I always liked the idea that words, which are supposed to be concrete, when spoken by a different person at a different time can have a completely different meaning.
Douglas Gordon
On one level, the effect seems to articulate Gordon's idea of art operating as 'a dialogue between artist and viewer', hence many of the texts address us directly, employing 'I', 'You' and 'We'. On another, it underlines the artist's fascination with language and its potential for ambiguity, obscurity and multiple meanings. As the title suggests, the origins and style of these texts are wide-ranging, both personal and universal. Some have a rhetorical or Biblical tone, such as the declamatory 'We Are Evil' on the floor of the Octagon, or the contemplative rendering of 'Read the Word…Hear the Voice' on the ceiling above the historic painting display in Gallery 9. The latter is positioned opposite, and thus in dialogue with, a text set as an ellipse that quotes one of the sayings of Jesus Christ, 'Truly, I say to you, today you will be with me in paradise', spoken during his crucifixion, as related in the Gospel of St Luke (23:34) and here installed in powerful juxtaposition with John Martin's Last Judgement trilogy. The quotation is not, however, as straightforward as it first seems, hence Gordon's interest in it. Indeed, various translations of the Bible over time have changed the punctuation and thus the meaning, with the comma appearing either before or after the word 'today'. Will redemption come today or sometime in the future? Both interpretations are represented in Gordon's text work.

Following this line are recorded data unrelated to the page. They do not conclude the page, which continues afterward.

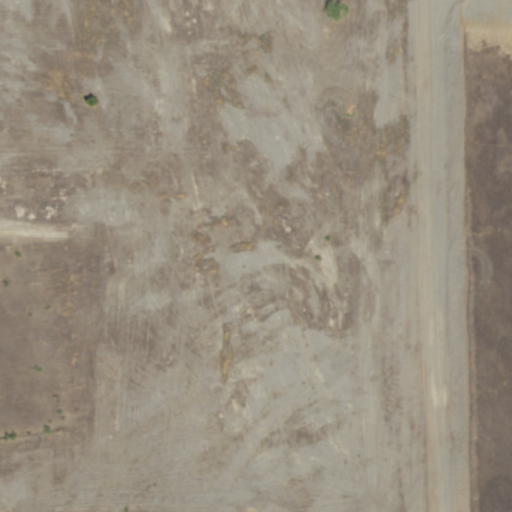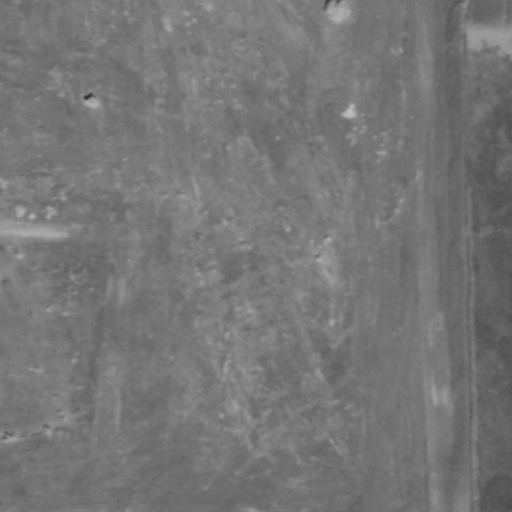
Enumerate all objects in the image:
quarry: (256, 256)
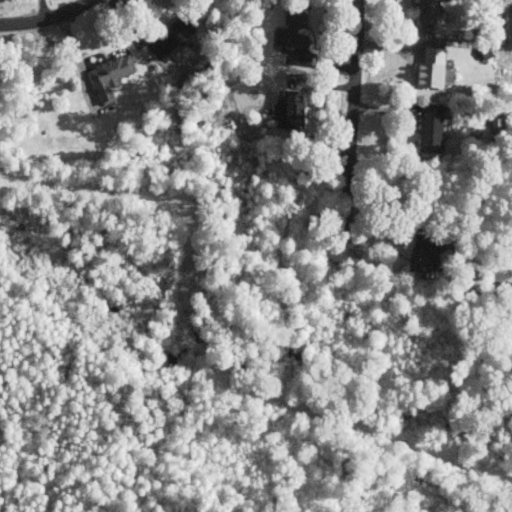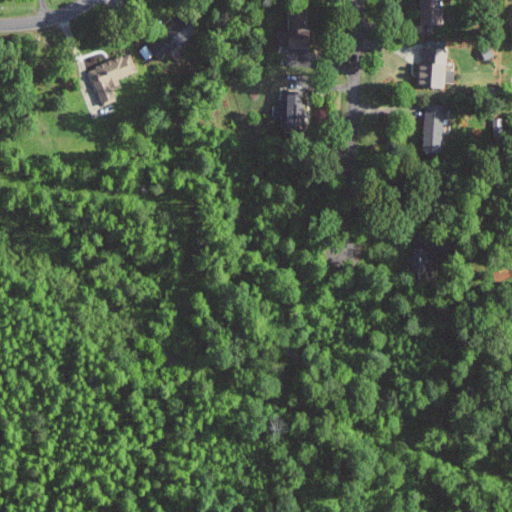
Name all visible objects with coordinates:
building: (433, 11)
road: (45, 18)
building: (301, 29)
building: (173, 37)
building: (491, 49)
road: (79, 58)
building: (435, 68)
building: (113, 75)
building: (296, 109)
building: (435, 127)
road: (351, 133)
building: (425, 256)
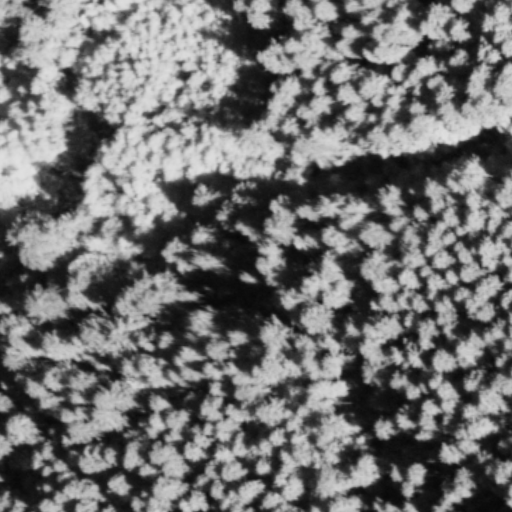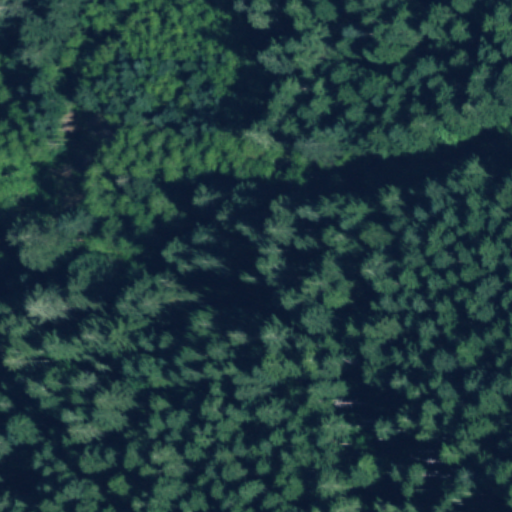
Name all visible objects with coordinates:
road: (234, 172)
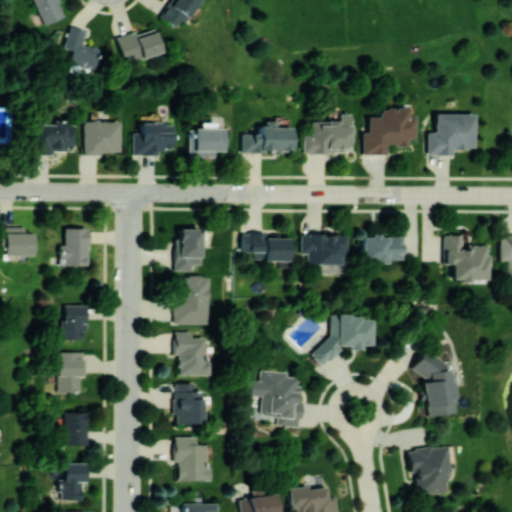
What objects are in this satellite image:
building: (47, 10)
building: (175, 11)
building: (137, 44)
park: (374, 45)
building: (79, 48)
building: (386, 129)
building: (449, 133)
building: (326, 134)
building: (52, 136)
building: (99, 136)
building: (149, 137)
building: (265, 138)
building: (203, 140)
road: (255, 192)
road: (255, 207)
building: (16, 240)
road: (128, 243)
building: (263, 245)
building: (72, 246)
building: (184, 247)
building: (322, 247)
building: (379, 247)
building: (505, 253)
building: (463, 259)
building: (189, 299)
road: (128, 310)
building: (71, 320)
building: (341, 335)
building: (189, 353)
road: (103, 359)
road: (151, 359)
building: (68, 369)
building: (432, 383)
building: (277, 395)
building: (185, 402)
road: (128, 419)
building: (73, 427)
road: (364, 457)
building: (187, 458)
building: (426, 467)
building: (71, 480)
building: (309, 499)
building: (256, 503)
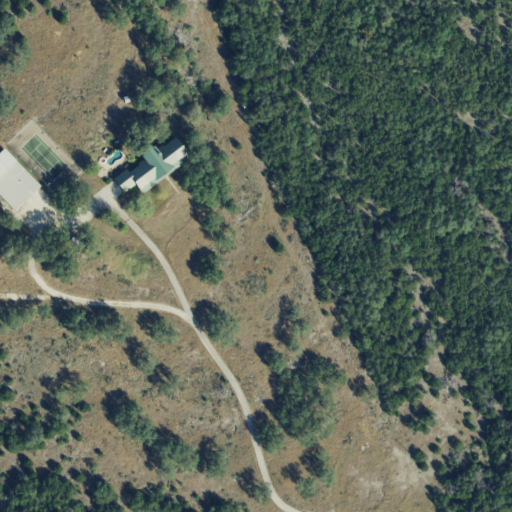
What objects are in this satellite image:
building: (151, 165)
building: (151, 165)
building: (13, 181)
building: (14, 185)
road: (138, 230)
road: (25, 294)
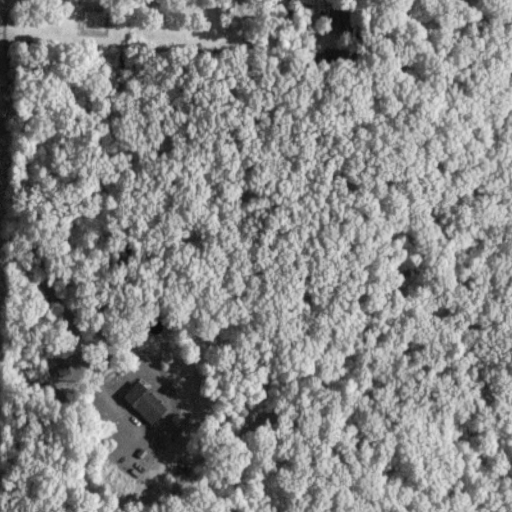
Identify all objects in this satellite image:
road: (117, 33)
road: (71, 335)
building: (145, 403)
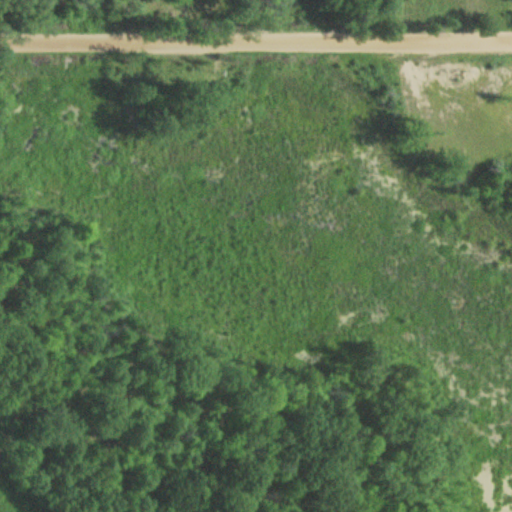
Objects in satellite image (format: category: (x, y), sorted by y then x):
road: (256, 36)
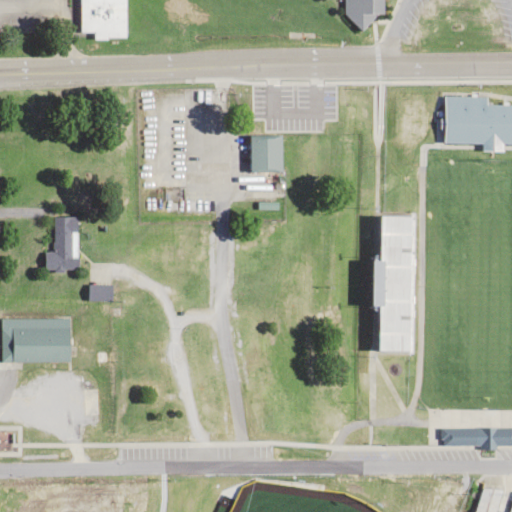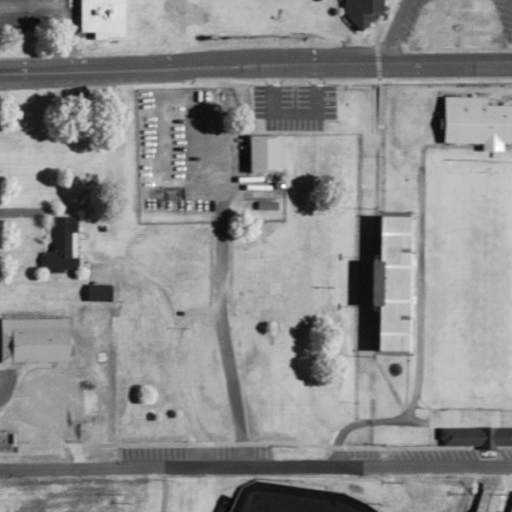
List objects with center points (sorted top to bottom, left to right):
building: (360, 10)
building: (100, 15)
road: (255, 66)
building: (409, 113)
building: (483, 124)
building: (262, 150)
building: (390, 242)
building: (60, 244)
building: (96, 291)
building: (33, 337)
building: (475, 435)
building: (5, 439)
road: (256, 469)
building: (488, 505)
building: (510, 505)
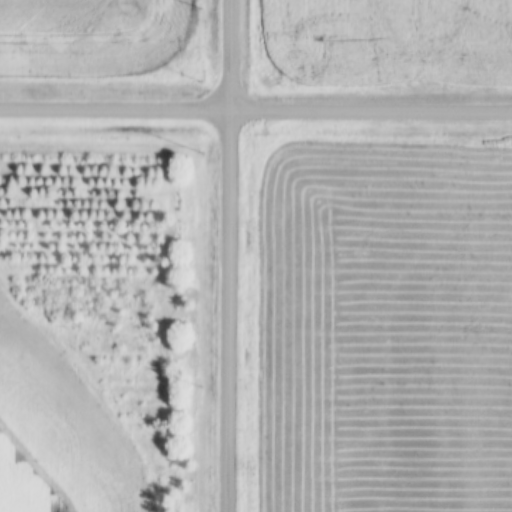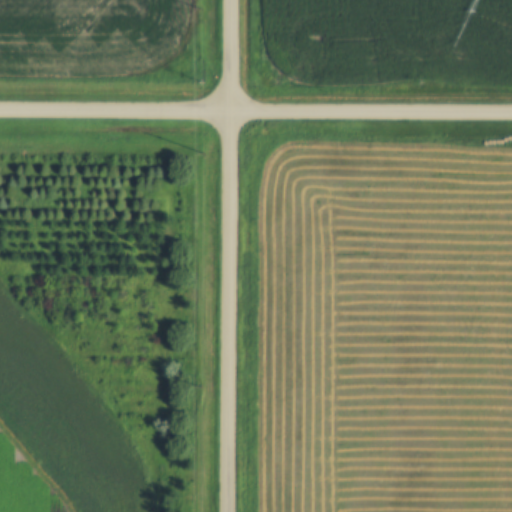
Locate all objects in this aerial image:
road: (255, 112)
road: (231, 255)
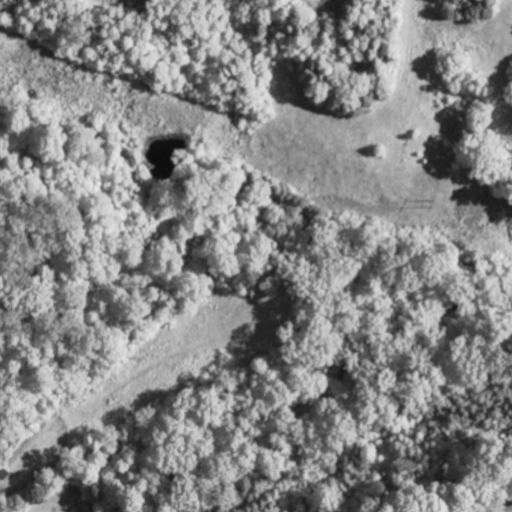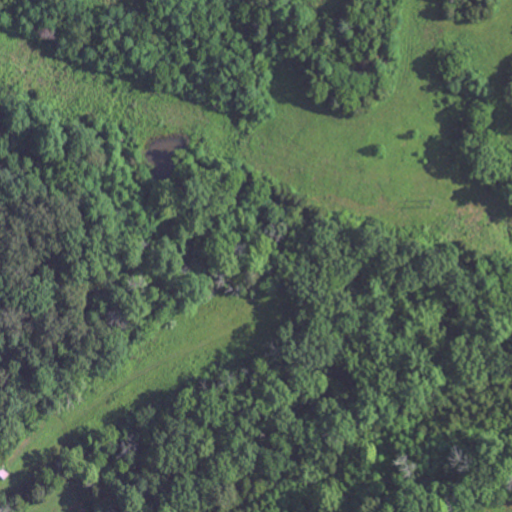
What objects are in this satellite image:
power tower: (437, 202)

Others texts utilised by Gordon are from popular culture, including 'This May Be the Last Time' on the domed ceiling, a line taken from a song by The Rolling Stones (that was, in turn, adapted from a gospel song). Of course, the act of looking up into the dome takes us back to the literal meaning of 'sublime', that is, something 'set or raised aloft'. Indeed the dome itself has powerful cultural and spiritual resonances, being the signature feature of Byzantine, Renaissance and Baroque architecture and of temples, churches and mosques: a symbolic expression of religious aspiration. Gordon's words certainly look appropriately vast and oratorical thus chiming with the kind of authoritative inscriptions often employed in monumental interiors. But, given that it's a line from a rock song, is the artist challenging our expectations for appropriately elevated meaning?
The installation by Douglas Gordon and Art and the Sublime in Gallery 9 form part of The Sublime Object: Nature, Art and Language, a research project funded by the Arts and Humanities Research Council, under the Landscape and Environment Programme.